L’imperfection est une qualité
Bien que l’univers du ballet paraisse celui de la perfection, Hugo Marchand considère que « c’est bien l’imperfection qui engendre la qualité, ou encore la spécificité des danseurs : chacun doit trouver sa patte, et mettre en lumière autre chose que ses défauts ». Quant à l’ego, « il donne une force exceptionnelle et permet de rêver, mais il faudrait garder une marge de doute et de remise en question afin d’évoluer.
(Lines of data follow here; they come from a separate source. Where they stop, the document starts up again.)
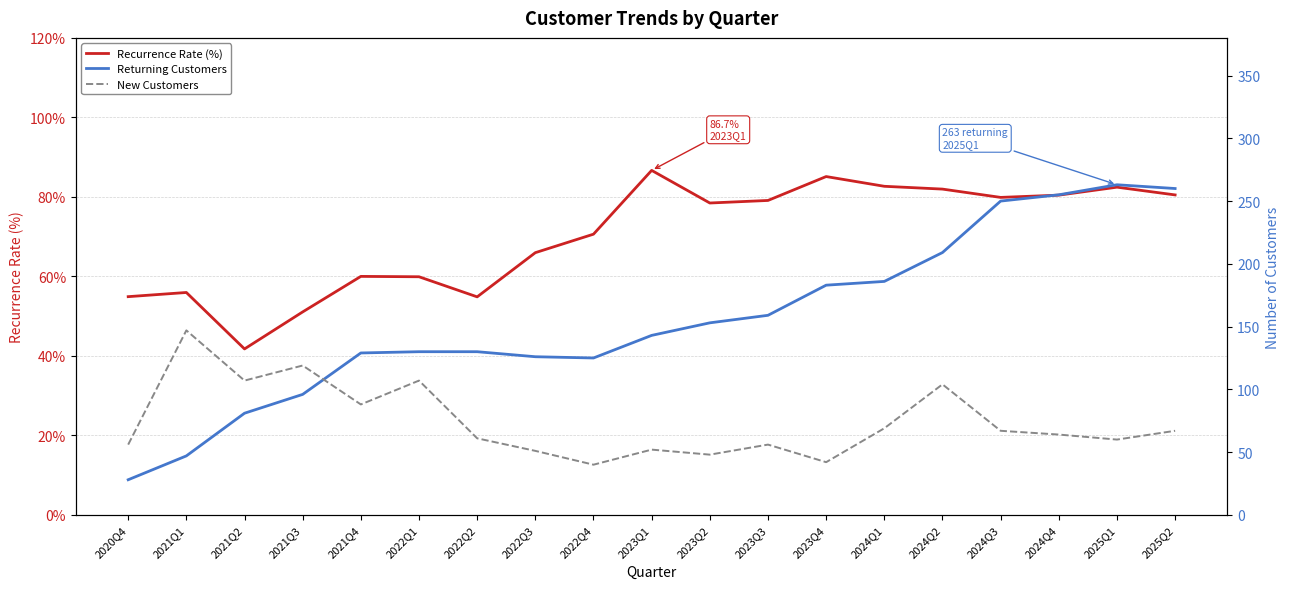

Where does the Returning Customers series first go above 143?

2023Q2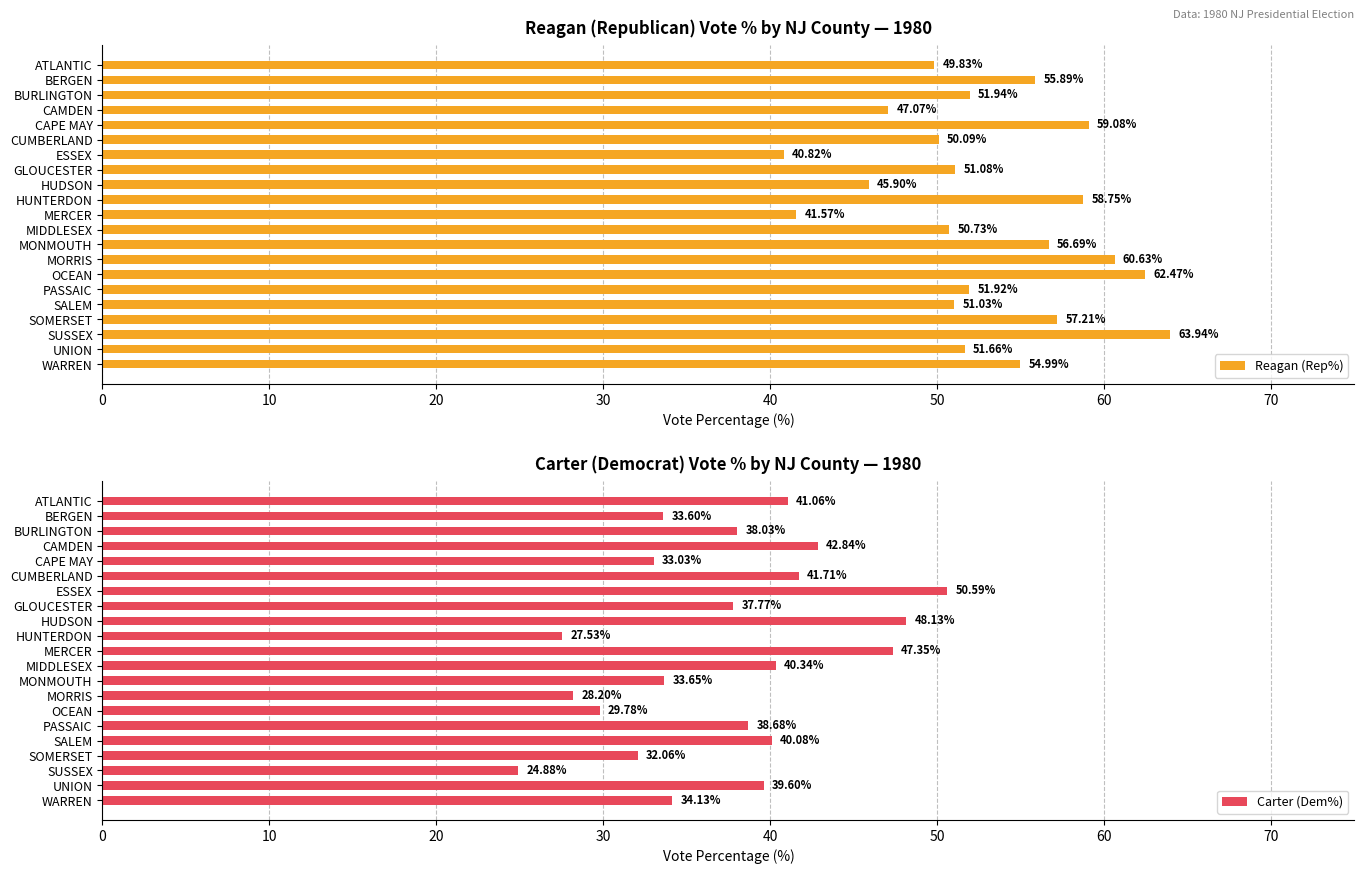

Reading left to right, transcribe all the data shown in this chart.

Reagan (Rep%): 49.8	55.9	51.9	47.1	59.1	50.1	40.8	51.1	45.9	58.8	41.6	50.7	56.7	60.6	62.5	51.9	51.0	57.2	63.9	51.7	55.0
Carter (Dem%): 41.1	33.6	38.0	42.8	33.0	41.7	50.6	37.8	48.1	27.5	47.4	40.3	33.6	28.2	29.8	38.7	40.1	32.1	24.9	39.6	34.1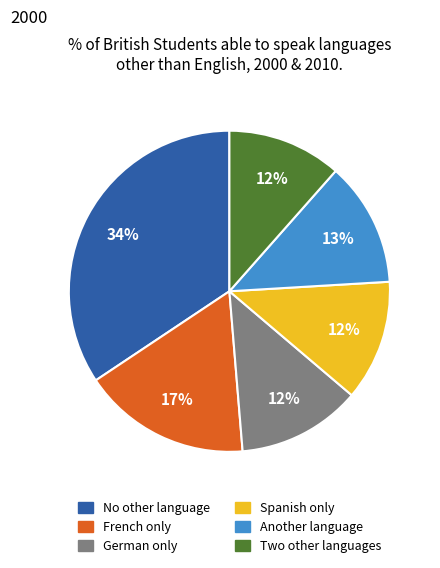

How many segments does this pie chart have?

6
Les expériences personnelles aussi permettent d’évoluer », ce qui rend « l’espace intellectuel et émotionnel saturé ; mais la danse en est libératrice et cathartique ». « Ma conscience est toujours occupée par la danse, elle est paradoxalement suspendue au moment même de la danse », élabore-t-il.
Finalement, un petit mot sur le Liban ? Marchand se souvient, enfant, d’un voisin libanais grâce à qui il a découvert « la générosité et la diversité culinaire d’un pays que je voudrais un jour visiter afin de découvrir ses autres héritages culturel et naturel ».
Le Palais Garnier Le Palais – signé Charles – Garnier a été inauguré le 5 janvier 1875. Cette maison d’opéra héberge la prestigieuse compagnie d’opéra et de ballet « L’Opéra National de Paris » (OP) qui a pris le relais en 1978 de l’Académie royale de musique, fondée par Louis XIV en 1669. Comme les théâtres des grandes maisons d’opéra qui se distinguent par leurs sièges, rideau, statues, voûte, etc., et mis à part la finesse architecturale (la façade, le Grand escalier et le Grand foyer), le théâtre du Palais Garnier se distingue par ses rideaux rouges brodés de tissus couleur d’or, comme ses sièges rouge-rubis, alors que sa vive voûte est signée Marc Chagall.
Hugo Marchand, biographie en dates-clés
2007 : Premier prix du Conservatoire national de la région de Nantes.
Entre à l’École de danse de l’Opéra national de Paris.
2011 : Est engagé dans le corps de Ballet.
2014 : Promu « Coryphée ».
Médaille de bronze au Concours international de danse de Varna.
2015 : Promu « Sujet »
Reçoit le Prix du Cercle Carpeaux et Prix AROP de la danse.
2016 : Promu « Premier danseur ».
2017 : Prix Benois de la danse.
2018 : Classement Forbes 30 Under 30 Europe : Arts & Culture.
Hugo Marchand est nommé « danseur étoile » le 3 mars 2017 à l’issue de la représentation de La Sylphide (Pierre Lacotte), ballet dans lequel il interprétait le rôle de James en tournée au Bunka Kaikan de Tokyo.
Dans le cadre des tournées officielles du Ballet de l’Opéra, il se produit notamment en Espagne (Madrid / 2019), aux États-Unis (New-York / 2017), au Japon (Tokyo / 2017 et 2020).